Meskipun temperatur air tidak mematikan namun dapat menghambat pertumbuhan rumput laut. Pada umumnya rumput laut dapat tumbuh dengan baik di daerah yang mempunyai kisaran temperatur 26 - 330C. Suhu dapat mempengaruhi proses-proses fisiologi tanaman yaitu proses fotosinteisis, laju respirasi pertumbuhan dan reproduksi (Afrianto dan Liviawati, 1989).
Salinitas
Salinitas adalah berat zat-zat organik yang larut dalam 1 kg air laut. Ciri yang paling khas dimiliki oleh laut yang diketahui oleh setiap orang adalah rasanya yang asin. Hal ini disebabkan karena dalam laut terdapat berbagai macam garam terutama NaCl. Diperairan samudra salinitas berkiasar antara 34-35 o/oo. Diperairan pantai terjadi penurunan salinita karena adanya pengenceran oleh aliran sungai. Sebab salinitas di laut dipengaruhi oleh faktor seperti sirkulasi air, penguapan, curah hujan, dan aliran sungai (Anugerah Nontji, 1993).
Di daerah estuaria dapat memiliki struktur salinitas yang kompleks, kerena merupakan pertemuan antara air tawar dengan air laut. Menurut Anugerah dan Nontji, 1993) kemungkinan yang terjadi adalah
• perairan dengan stratifikasi salinitas yang sangat kuat, terjadi dimana air tawar merupakan lapisan tipis di permukaan sedangkan dibawahnya terdapat air laut.
• Perairan dengan stratifikasi sedang. Terjadi karena adanya gerakan pasang surut.
• Perairan dengan pengadukan vertikal yang kuat disebabkan oleh gerakan pasang surut sehingga mengakibatkan perairan menjadi homogen secara vertikal
Densitas
Gerakan air yang luas dapat diakibatkan oleh perbedaan densitas dari lapisan lautan yang mempunyai kedalaman berbeda-beda. Perbedaan ini timbul terutama disebatkan oleh salinitas dan suhu. Sebagai contoh, laut mediterania mempunyai salinitas yang tinggi yang merupakan hasil dari besarnya penguapan yang terjadi disini, akibatnya lapisan permukaan menjadi lebih padat yang kemudian akan tenggelam kelapisan yang lebih dalam. Sirkulasi masa air yang ditimbulkan oleh adanya perbedaan suhu dikenal sebagai thermohaline circulatio. Proses ini menyebabkan timbulnya aliran masa air dari laut yang dalam di daerah kutub selatan (Antartik) dan kutub utara (Artik) ke arah daerah tropik. Angin yang dingin membentuk masa air yang padat pada lapisan permukaan daerah-daerah kutub yang kemudian tenggelam masuk kelautan Antantik dan dari sini masa air tersebut mengalir kearah equator. Massa air kutub selatan lebih padat dari pada massa air di kutub utara (Hutabarat dan Evans, 1985)
Hampir semua organisme laut dapat hidup pada daerah yang mempunyai perubahan salinitas yang sangat kecil misalnya daerah estuaria adalah daerah yang mempunyai salinitas rendah karena adanya sejumlah air tawar yang masuk yang berasal dari daratan dan juga disebabkan karena adanya pasang surut didaerah ini kisaran salinitas yang normal untuk kehidupan organisme di laut adalah berkisar antara 30 - 35 ppm (Gossary, 2002).


DAFTAR PUSTAKA

Afrianto dan Liviawati, 1989. Beberapa Metode Budidaya Ikan. Penerbit Kanisius. Yogyakarta.

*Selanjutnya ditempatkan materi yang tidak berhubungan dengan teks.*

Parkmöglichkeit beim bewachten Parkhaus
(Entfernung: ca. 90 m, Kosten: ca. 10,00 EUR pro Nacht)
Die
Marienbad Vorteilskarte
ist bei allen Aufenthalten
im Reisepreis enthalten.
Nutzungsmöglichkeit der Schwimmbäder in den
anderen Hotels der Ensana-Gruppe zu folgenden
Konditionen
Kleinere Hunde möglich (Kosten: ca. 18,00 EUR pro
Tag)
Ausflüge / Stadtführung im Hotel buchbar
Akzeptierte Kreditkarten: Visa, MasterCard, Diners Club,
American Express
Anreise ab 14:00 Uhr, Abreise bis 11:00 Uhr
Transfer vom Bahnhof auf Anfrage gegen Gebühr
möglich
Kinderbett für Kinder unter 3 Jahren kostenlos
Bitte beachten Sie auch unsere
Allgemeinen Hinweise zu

Dahuri, R, Rais, J., Ginting, S.P., Sitepu, M.J., 1996. Pengelolaan Sumberdaya Wilayah Pesisir dan Lautan Secara Terpadu. PT. Pradnya Paramitha. Jakarta.

Gossary, Benny. 2002. Skripsi Komposisi Jenis Fitoplankton Berbahaya di Sekitar Pelabuhan Soekarno Hatta. Universitas Hasanuddin. Makassar.

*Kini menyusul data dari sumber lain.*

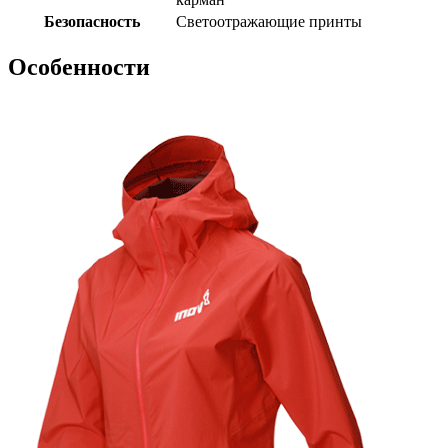
Безопасность
Светоотражающие принты
Особенности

Hutabarat, S. dan Stewart M. Evans, 1984. Pengantar Oseanografi. Universitas Indonesia Press. Jakarta.

Hutabarat, Sahala dan Evans. 2000. Pengantar Oseanografi. Penerbit Universitas Indonesia. Jakarta.

James W. Nybakken, 1992. Biologi Laut Suatu Pendekatan Ekologi, Djambatan, Jakarta

Kramadibrata, S., 1985. Perencanaan Pelabuhan. Ganesa Exact. Bandung.

Nontji, A., 1987. Laut Nusantara. Djambatan. Jakarta.

Sulistijo, Atmadja, A. Kadi, Rachmaniar, 1996. Pengenalan Jenis-jenis Rumput Laut Indonesia. Puslitbang Oseanologi-LIPI. Jakarta.

Triatmojo, Bambang. 1999. Tehnik Pantai. Universitas Gajah Mada. Yogyakarta.